Three games in, the same squad that ruled on home soil just over five months ago find themselves six points behind group leaders Dortmund and five behind Madrid in second.
They have seldom looked so curiously inept during Mancini’s reign. Seim De Jong’s equaliser was soft in the extreme but the host’s second, arriving straight from a corner, epitomised the defensive frailties that have dogged City throughout the new campaign.
It doesn’t help, of course, that their boss is doing his best Claudio Ranieri impression at the moment.
Starting with the 4-2-3-1 formation which has served his side so successfully in recent times, the former Inter boss reverted to a flat 4-4-2 before bizarrely scrambling his pieces at half time into the 5-3-2 formation he has so desperately desired to pull off this term.

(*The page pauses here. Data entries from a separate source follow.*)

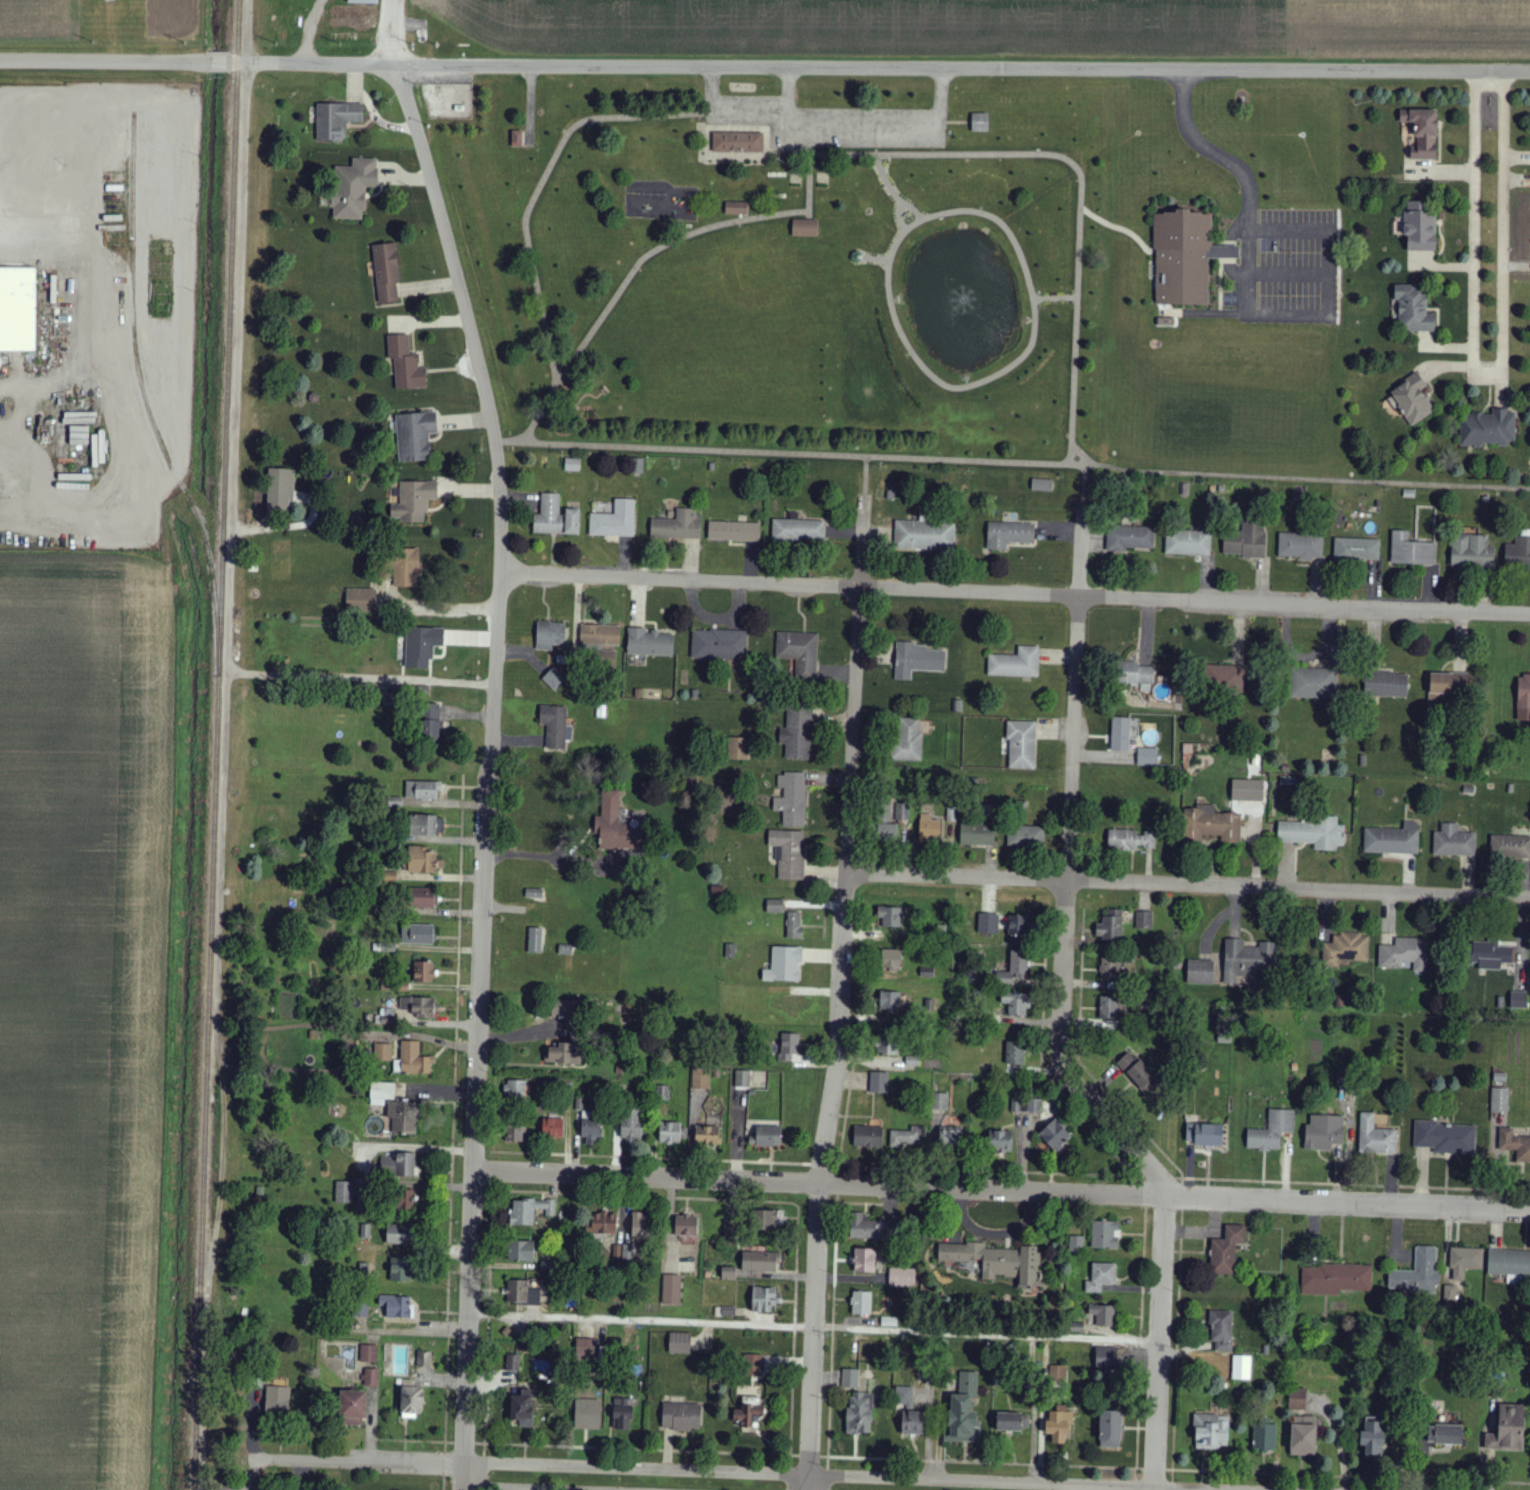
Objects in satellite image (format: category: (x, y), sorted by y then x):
building: (362, 2)
railway: (278, 20)
crop: (874, 27)
crop: (1406, 29)
road: (394, 30)
road: (103, 57)
road: (219, 58)
road: (880, 65)
building: (336, 120)
building: (980, 123)
parking lot: (830, 125)
road: (836, 128)
building: (1422, 133)
building: (518, 139)
building: (737, 142)
road: (1048, 153)
building: (353, 188)
road: (540, 189)
road: (896, 196)
road: (911, 207)
building: (736, 208)
building: (804, 227)
building: (1420, 227)
road: (1118, 228)
road: (1313, 231)
building: (857, 257)
building: (1185, 257)
park: (784, 266)
parking lot: (1283, 266)
building: (386, 272)
road: (1289, 273)
building: (1414, 309)
building: (18, 310)
building: (1165, 322)
road: (594, 328)
road: (1073, 359)
building: (405, 365)
road: (1485, 371)
building: (1412, 400)
railway: (144, 401)
building: (1488, 429)
building: (414, 436)
road: (803, 452)
road: (1080, 453)
building: (572, 465)
road: (863, 474)
road: (1313, 476)
building: (1042, 485)
road: (1080, 486)
building: (280, 491)
building: (414, 501)
building: (556, 518)
road: (231, 520)
building: (615, 521)
building: (678, 526)
building: (798, 531)
building: (734, 532)
building: (925, 535)
building: (1008, 535)
building: (1130, 538)
building: (1246, 541)
building: (1188, 543)
building: (1300, 547)
building: (1356, 550)
building: (1411, 551)
building: (1472, 552)
building: (1518, 554)
building: (406, 569)
road: (1012, 592)
building: (361, 600)
building: (549, 635)
building: (600, 643)
building: (649, 643)
building: (422, 646)
building: (719, 646)
building: (799, 653)
building: (916, 660)
building: (1015, 664)
road: (248, 674)
road: (286, 676)
building: (1136, 676)
building: (1224, 678)
building: (554, 679)
road: (396, 680)
building: (1313, 684)
building: (1449, 684)
building: (1386, 685)
building: (1523, 699)
building: (430, 724)
building: (555, 727)
building: (1120, 734)
building: (797, 735)
building: (908, 739)
railway: (217, 744)
building: (1022, 745)
building: (738, 748)
building: (1147, 757)
road: (488, 769)
building: (422, 790)
building: (1248, 790)
building: (791, 799)
building: (394, 802)
building: (903, 811)
building: (886, 822)
building: (1216, 824)
building: (426, 825)
building: (615, 825)
building: (928, 829)
building: (1312, 832)
building: (977, 834)
building: (1025, 836)
building: (1392, 839)
building: (1132, 840)
building: (1453, 842)
building: (1511, 845)
building: (788, 854)
building: (421, 860)
road: (1065, 871)
building: (387, 877)
road: (1186, 885)
building: (424, 898)
building: (775, 906)
building: (890, 916)
building: (1143, 920)
building: (988, 924)
building: (794, 925)
building: (1110, 926)
building: (1018, 929)
building: (417, 934)
building: (534, 940)
building: (1346, 949)
building: (1405, 954)
building: (1490, 955)
building: (891, 959)
building: (1245, 960)
building: (784, 964)
building: (1014, 969)
building: (424, 971)
building: (1110, 971)
building: (1200, 972)
road: (839, 992)
building: (890, 1000)
building: (1518, 1000)
building: (1016, 1003)
building: (1108, 1006)
building: (419, 1007)
crop: (79, 1009)
building: (561, 1009)
building: (384, 1020)
building: (886, 1044)
building: (789, 1046)
building: (383, 1052)
building: (1015, 1053)
building: (562, 1054)
building: (412, 1060)
building: (1139, 1072)
building: (743, 1078)
building: (701, 1079)
building: (879, 1082)
building: (514, 1089)
building: (381, 1093)
building: (1499, 1100)
building: (940, 1101)
building: (1025, 1105)
building: (403, 1117)
road: (224, 1124)
building: (630, 1125)
building: (552, 1127)
building: (591, 1129)
building: (515, 1131)
building: (1272, 1131)
building: (669, 1132)
building: (1324, 1132)
building: (1204, 1134)
building: (706, 1135)
building: (1055, 1135)
building: (766, 1137)
building: (868, 1137)
building: (950, 1137)
building: (1375, 1137)
building: (1443, 1137)
building: (906, 1138)
building: (1000, 1141)
road: (453, 1143)
building: (1515, 1144)
building: (398, 1165)
road: (1000, 1189)
building: (345, 1192)
building: (405, 1199)
road: (791, 1204)
building: (529, 1211)
building: (766, 1220)
building: (604, 1223)
building: (863, 1226)
building: (640, 1228)
building: (686, 1228)
building: (399, 1234)
building: (1105, 1235)
building: (1077, 1242)
building: (1226, 1250)
building: (521, 1251)
building: (865, 1260)
building: (760, 1261)
building: (998, 1261)
building: (1465, 1262)
building: (400, 1269)
building: (729, 1273)
building: (1418, 1273)
building: (902, 1277)
building: (1101, 1277)
building: (1335, 1280)
building: (671, 1289)
building: (523, 1294)
building: (1450, 1294)
building: (763, 1299)
building: (861, 1303)
building: (397, 1306)
building: (1103, 1315)
road: (812, 1323)
building: (1221, 1330)
road: (1158, 1342)
building: (680, 1343)
building: (585, 1350)
building: (368, 1353)
building: (1106, 1358)
building: (424, 1360)
building: (513, 1363)
building: (542, 1365)
building: (753, 1365)
building: (1241, 1367)
building: (1058, 1374)
road: (206, 1376)
building: (371, 1377)
building: (850, 1378)
building: (1297, 1399)
building: (277, 1400)
building: (411, 1402)
building: (352, 1408)
building: (520, 1409)
building: (909, 1411)
building: (963, 1411)
building: (860, 1413)
building: (587, 1414)
building: (622, 1414)
building: (747, 1415)
building: (681, 1417)
building: (1013, 1421)
building: (1059, 1424)
building: (1110, 1429)
building: (1508, 1429)
building: (1211, 1432)
building: (1445, 1435)
building: (1304, 1436)
building: (1265, 1437)
building: (1373, 1439)
road: (449, 1443)
road: (463, 1444)
road: (445, 1447)
road: (485, 1450)
road: (332, 1460)
road: (445, 1464)
road: (485, 1472)
road: (821, 1474)
road: (444, 1483)
road: (486, 1489)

Unfortunately for the seemingly repressed tactician screaming inside the Italian, this is when City has looked its most calamitous.
Throw zonal marking into the mix and you have a hybrid of some of the worst traits of foreign management we’ve seen in Britain over the last decade.
Gael Clichy, an out and out left-back if ever there was one, looked like an abandoned boy scout lost in the woods as Mancini handed him a map of squiggles and instructed him to move east to the uncharted territory of one of the centre-back positions to accommodate Aleksandar Kolarov.
In fairness, the move owed much to the fact Joleon Lescott endured a torrid evening, the England international momentarily losing the ability to jump, as Niklas Moisander pounced during the circus of Ajax’s second.
Both he and James Milner failed to acknowledge the man pulling, and indeed cutting the strings from the sidelines when they were hooked from the debacle, and that is what should worry City fans more than anything.
This time last season, barring Carlos Tevez’s decision to temporarily retire from the game, the club was in harmony and all pulling towards what was widely acknowledged to be the right direction.
Now, just like their flustered left-back/centre-back, woefully unlucky to divert Christian Eriksen’s shot past his own keeper for Ajax’s third, they seem to be following an unfamiliar route. As the home ground thumped and howled and the match reached its conclusion, through squinted eyes one could just make out City were deployed in a 3-3-1-3 formation.
A tell tale sign that it’s nearly curtains for yet another failed tilt at success on foreign shores for the new tinker man.